Brig. Gen. Andrew Hilmes awards NTC soldier for heroic act

FORT IRWIN, Calif. — What was described to be the start of a routine October morning out in the (training area) Box, turned to a potentially deadly one, as a brake-line failure caused a Humvee to lose control. Thanks to his training and actions, Spc. Frank Yaguas, was able to save the lives of his fellow soldiers within the vehicle.

“It was a typical morning in the Box,” Yaguas said. “We woke up, got into our Humvee and started scouting for positions on mountain sides as the rotational battle was going on. The first position we scouted wasn’t the best and we knew we needed to drive down the mountainside and find a new one.”

While driving down the mountainside, Yaguas started to apply the brakes on his Humvee, but to no avail.

“As we were going down, I started to put some pressure on the brakes to maintain my speed, but quickly realized even putting my entire foot on the brake, the Humvee was still gaining speed,” he said. “I heard my sergeant yell ‘e-brake,’ but even when I pulled the lever the vehicle did not slow down.”

As the vehicle was going downhill, at a fast rate of speed, the doors flung open and the gear and equipment of the soldiers started falling out.

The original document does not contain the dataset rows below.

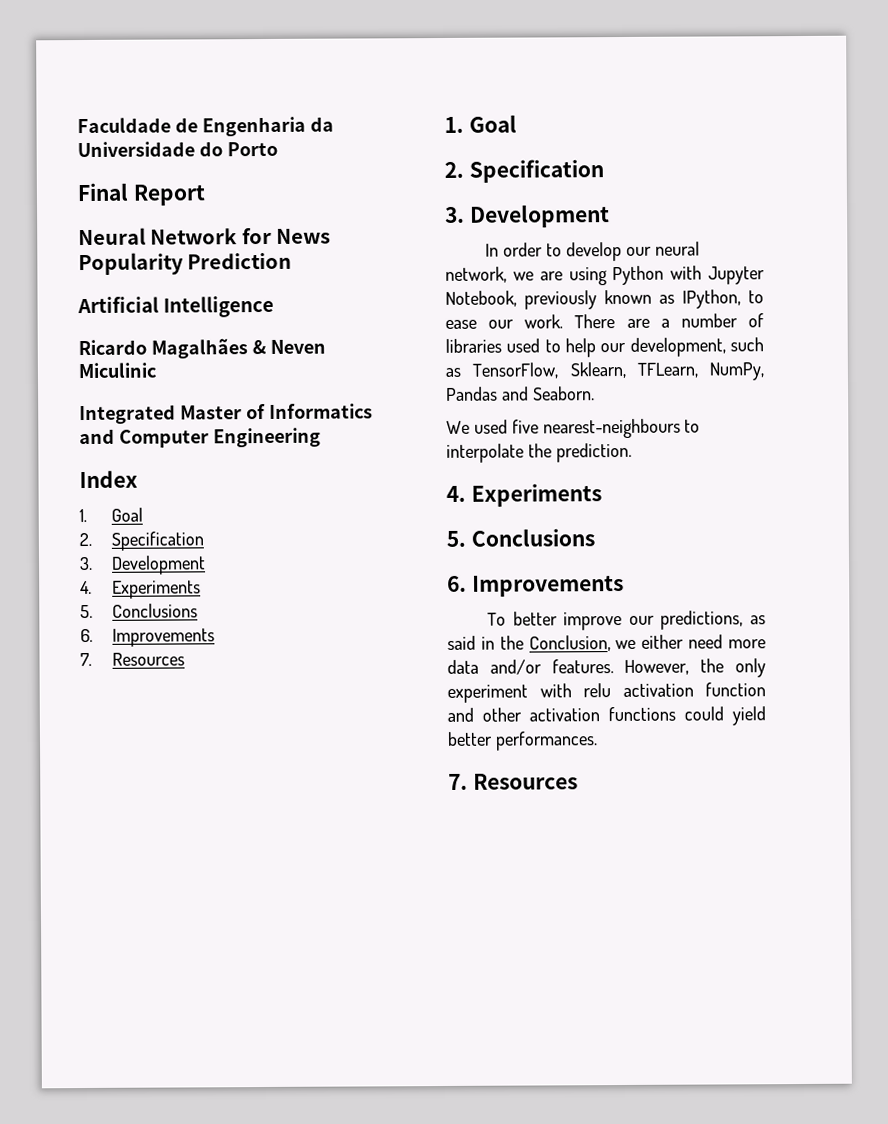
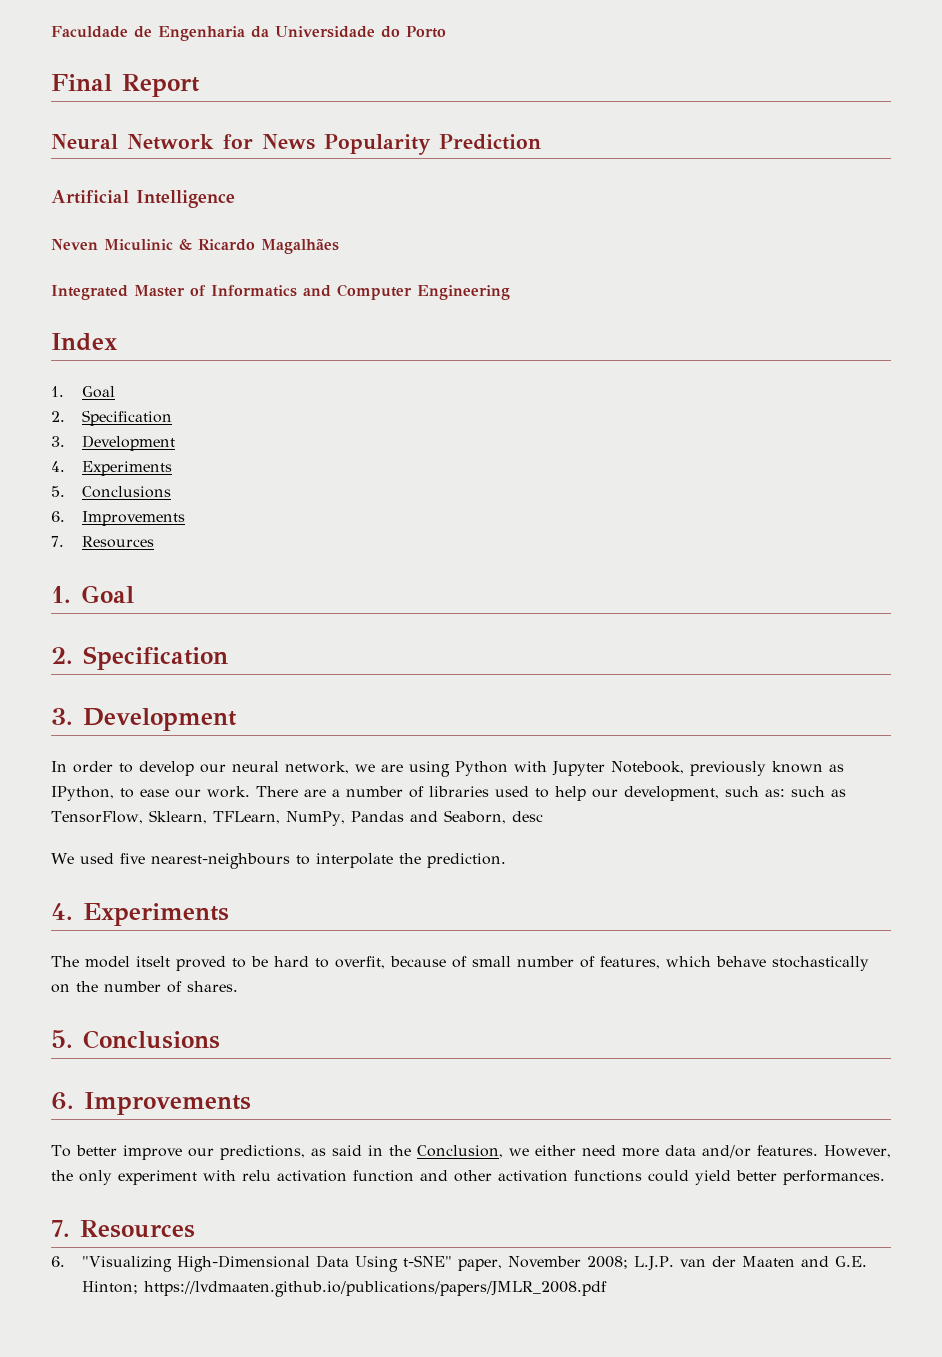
(275, 306) none -> [51,239,192,251] Neven Miculinic &
[251,339,326,355] [78,362,156,379] & Neven Miculinic -> (339, 246) none
(764, 344) none -> [765,786,825,797] as: such
[532,386,595,401] Seaborn. -> [443,810,543,824] Seaborn, desc
(602, 495) none -> [51,956,869,971] [51,981,238,993] // The model itselt proved to be hard to overfit, because of small number of features, which behave stochastically on the number of shares.
(578, 781) none -> [51,1255,868,1272] [82,1281,608,1297] // 6. "Visualizing High-Dimensional Data Using t-SNE" paper, November 2008; L.J.P. van der Maaten and G.E. Hinton; https://lvdmaaten.github.io/publications/papers/JMLR_2008.pdf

“I just remember yelling to my guys to hang on, and tried maneuvering the Humvee into a small ditch,” said Yaguas. “That very moment, the vehicle went airborne for about five seconds, and when we landed in the ditch, the Humvee completely stopped.”

Once the vehicle was stationary, Yaguas ensured that his fellow Soldiers inside the Humvee were okay and reported no injuries.

“Spc. Yaguas’ attention to detail was unmatched within Fury Troop,” said Sgt. 1st Class Timothy Gardner, Yaguas’ platoon leader. “He always looked and acted in a professional manner. Although he’s not in my platoon anymore he is still missed.”

Unknowingly to Yaguas, he was nominated for The Army Safety Guardian Award, which is awarded to individuals through extraordinary actions or skills, who react to an emergency event or an imminently dangerous situation, thereby eliminating or minimizing loss, such as damage to Army property or injury to Army personnel.

“I get a call one morning telling me to get a haircut, and to wear my best uniform on the April 27, but I had no idea what was going on,” he said.

The Commander of the U.S. Army Combat Readiness Center, Brig. Gen. Andrew Hilmes, was visiting the NTC, to interact with Senior Commander’s and Garrison safety offices to understand the challenges they face and awarded Yaguas The Army Safety Guardian Award. “Throughout the COVID-19 Pandemic, we couldn’t give these awards in person,” Hilmes said. “This is the first award I’ve awarded in person in over a year.”

Looking back at the event that happened in October, Yaguas credits his Army training, attention to detail, and his mentorship with helping him make the right decisions under immense pressure. “The second we all got out the Humvee and I knew my guys were okay, I took a big sigh of relief.”